Each line of the data that mentions the string "entre" needs to be identified and copied.

++++ EXTRACTED RECORDS

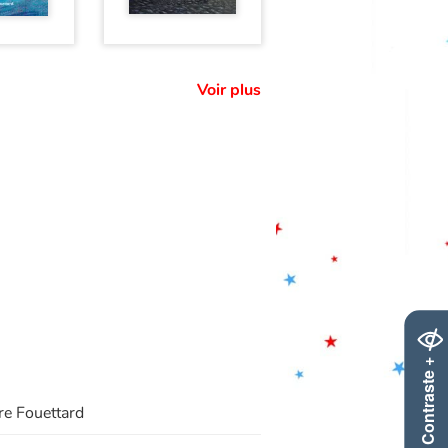
Voir plus
Contraste +
re Fouettard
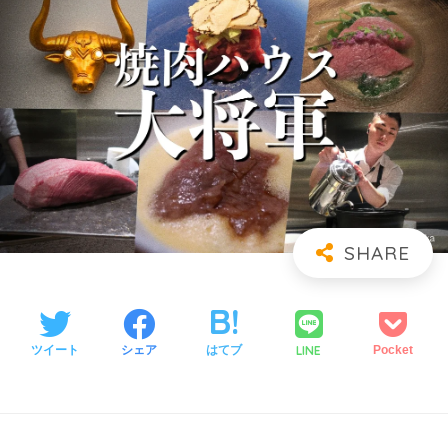
LINE
ツイート
シェア
はてブ
Pocket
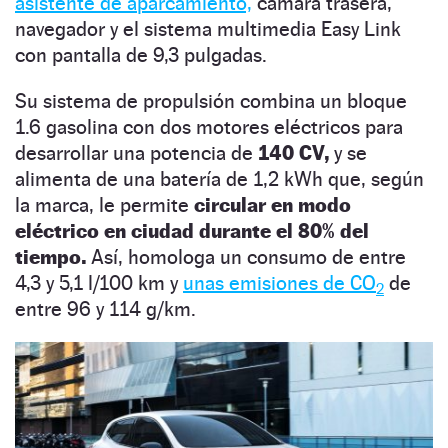
asistente de aparcamiento,
cámara trasera,
navegador y el sistema multimedia Easy Link
con pantalla de 9,3 pulgadas.
Su sistema de propulsión combina un bloque
1.6 gasolina con dos motores eléctricos para
desarrollar una potencia de
140 CV,
y se
alimenta de una batería de 1,2 kWh que, según
la marca, le permite
circular en modo
eléctrico en ciudad durante el 80% del
tiempo.
Así, homologa un consumo de entre
4,3 y 5,1 l/100 km y
unas emisiones de CO
de
2
entre 96 y 114 g/km.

++++++++

**RESULT FOR THIS TASK**
Así, homologa un consumo de entre
entre 96 y 114 g/km.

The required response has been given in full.